Getty Images Builds Generative AI Platform Trained on Its Own Images—Is This the Future of Music?

Getty Images Generative AI

Photo Credit: Growtika

Getty Images is partnering with Nvidia to launch its own generative AI platform trained on its massive catalog of images. Could this offer a possibility for the music industry?

Generative AI by Getty Images is trained on the Getty library of images, including premium content. Anyone using the tool to generate an image to publish commercially is legally protected, Getty says. The company worked with Nvidia to harness the company’s Edify model, available in Nvidia’s generative AI model library Picasso.

The tool seems capable at rendering human figures in realistic poses, so long as you want the soulless PR quality that most Getty images have. Any photos created with the tool are not included in the Getty Images and iStock content libraries, so those wanting to license actual photos from actual photographers don’t have to worry about that. Getty says it will pay creators if it uses their AI-generated image to train current and future versions of the model.

The concept of unleashing machine learning on a controlled copyright collection is interesting — with a very similar concept rumbling in the music industry. That music-focused model is expected to debut within several weeks, with DMN prepping the story now (stay tuned).

Getty says it will “allocate both a pro rata share in respect of every file and a share based on traditional licensing revenue.”

“We’ve listened to customers about the swift growth of generative AI—and have heard both excitement and hesitation—and tried to be intentional around how we developed our own tool,” adds Getty Images Chief Product Officer Grant Farhall in a statement about the new tool. So what kind of limitations does Getty have baked in? The company is well-known as a repository for stock photos of famous people.

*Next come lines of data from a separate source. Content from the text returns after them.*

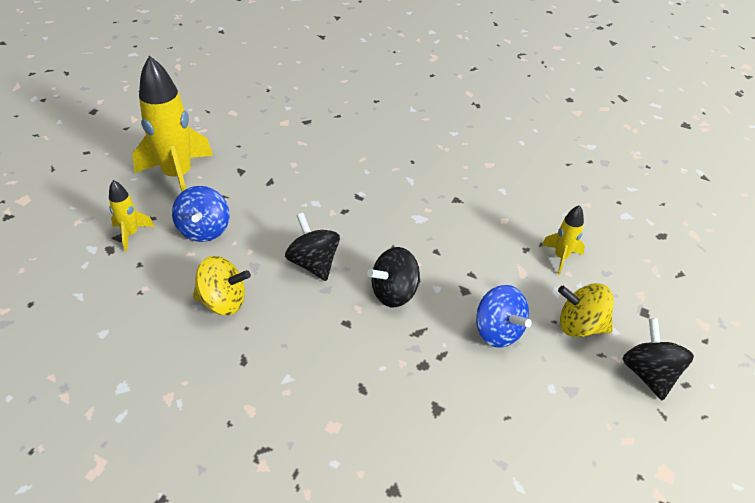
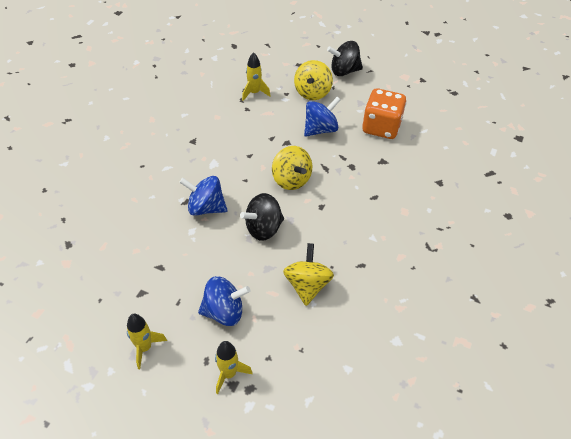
camera: 90 degrees left, 5 degrees up
(178, 176) = (145, 348): yellow rocket -> yellow rocket, size x0.48
(348, 213) = (206, 207): none -> blue spinning top
(394, 292) = (291, 180): black spinning top -> yellow spinning top
(516, 415) = (381, 127): none -> orange dice

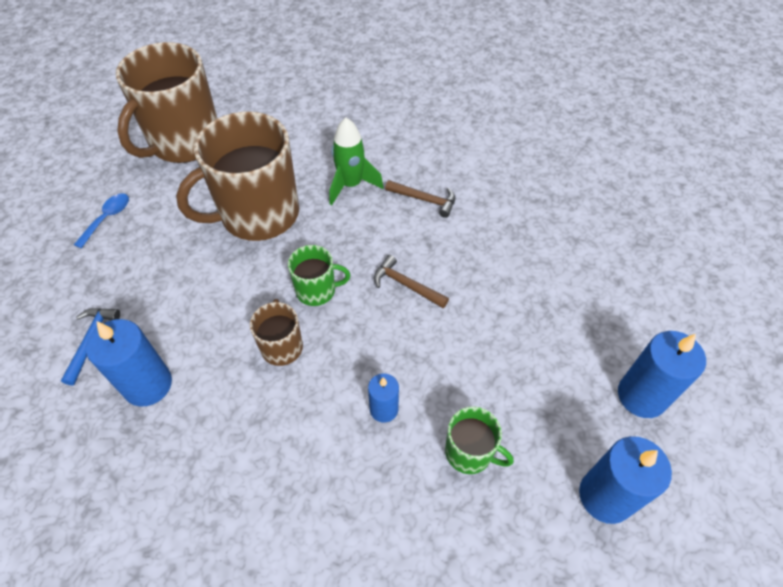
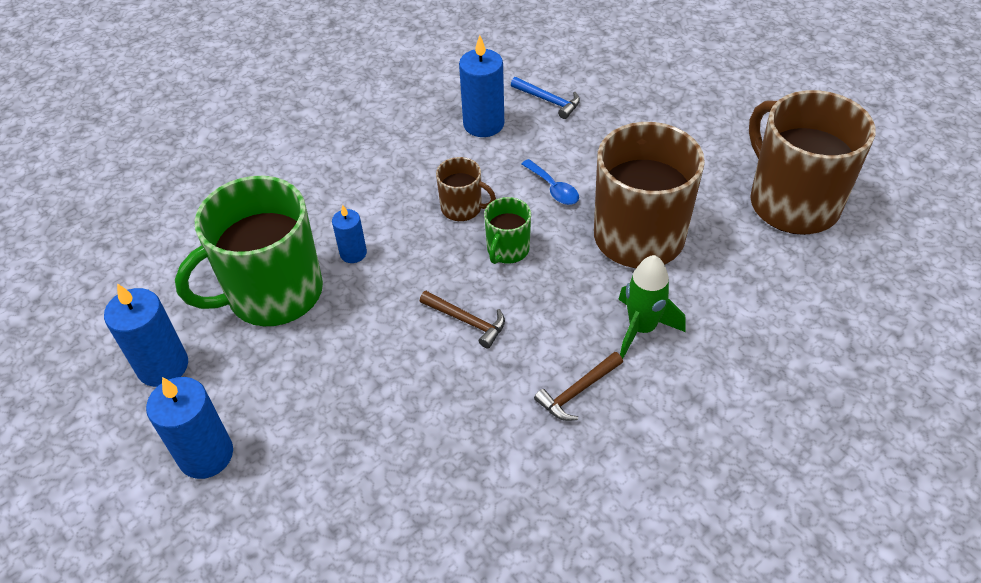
camera: 120 degrees right, 5 degrees down
(107, 218) = (693, 128): blue spoon -> blue spoon (553, 188)
(406, 285) = (467, 321): brown hammer -> brown hammer turned 60 degrees clockwise
(469, 452) = (273, 293): green mug -> green mug, size x2.15

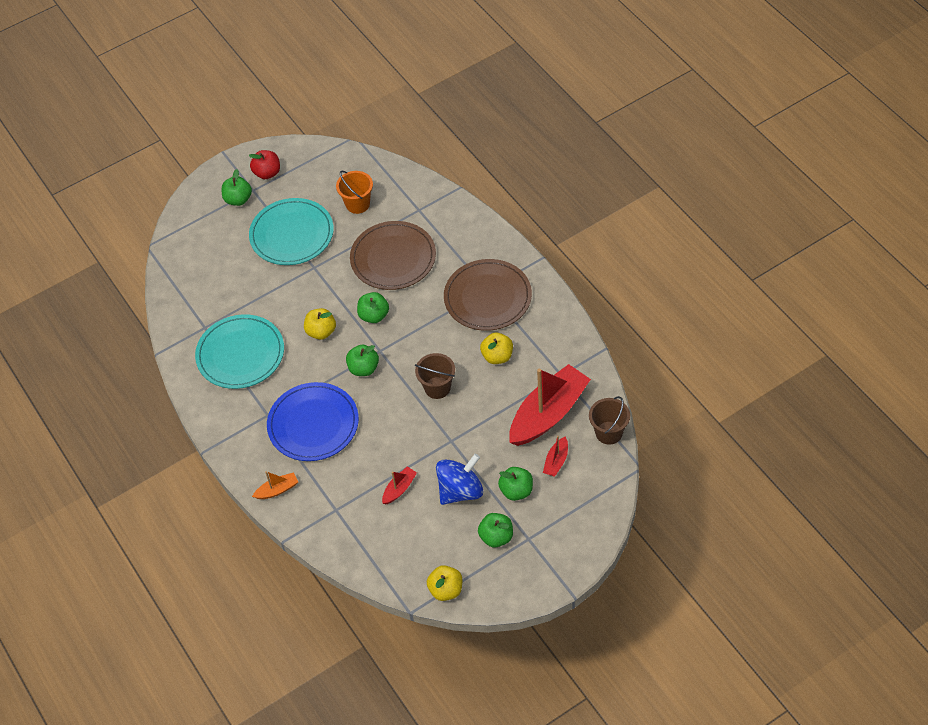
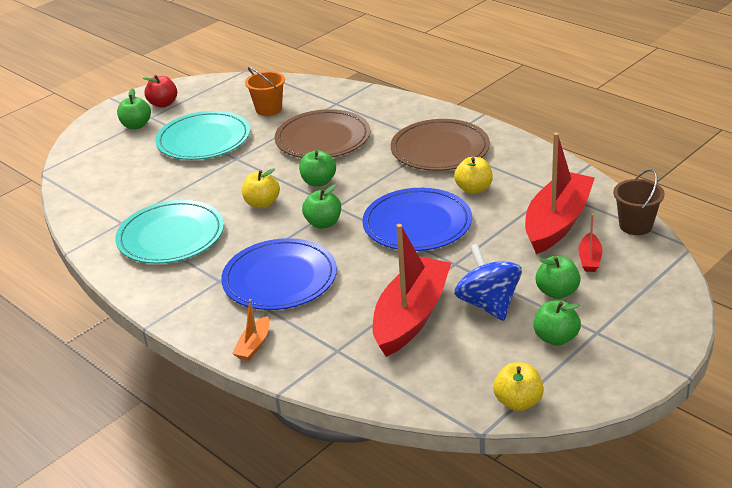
camera: 15 degrees left, 20 degrees down
(277, 490) = (254, 345): orange boat -> orange boat turned 150 degrees clockwise
(399, 489) = (411, 316): red boat -> red boat, size x2.31
(437, 387) = (417, 224): brown bucket -> blue plate
(460, 491) = (488, 304): blue spinning top -> blue spinning top turned 60 degrees counterclockwise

The Verge reports that the tool would not allow their reporter to create a photo of Joe Biden standing in front of the White House. It also would not create a cat in the style of Andy Warhol or Jeff Koons.

Both of these prompts require the use of a creator’s art style or persona (Joe Biden), which is a sticking point for generative AI creations. Prompts with the names of actual people are forbidden and won’t be processed, while the AI itself is not trained to recognize art styles for imitation.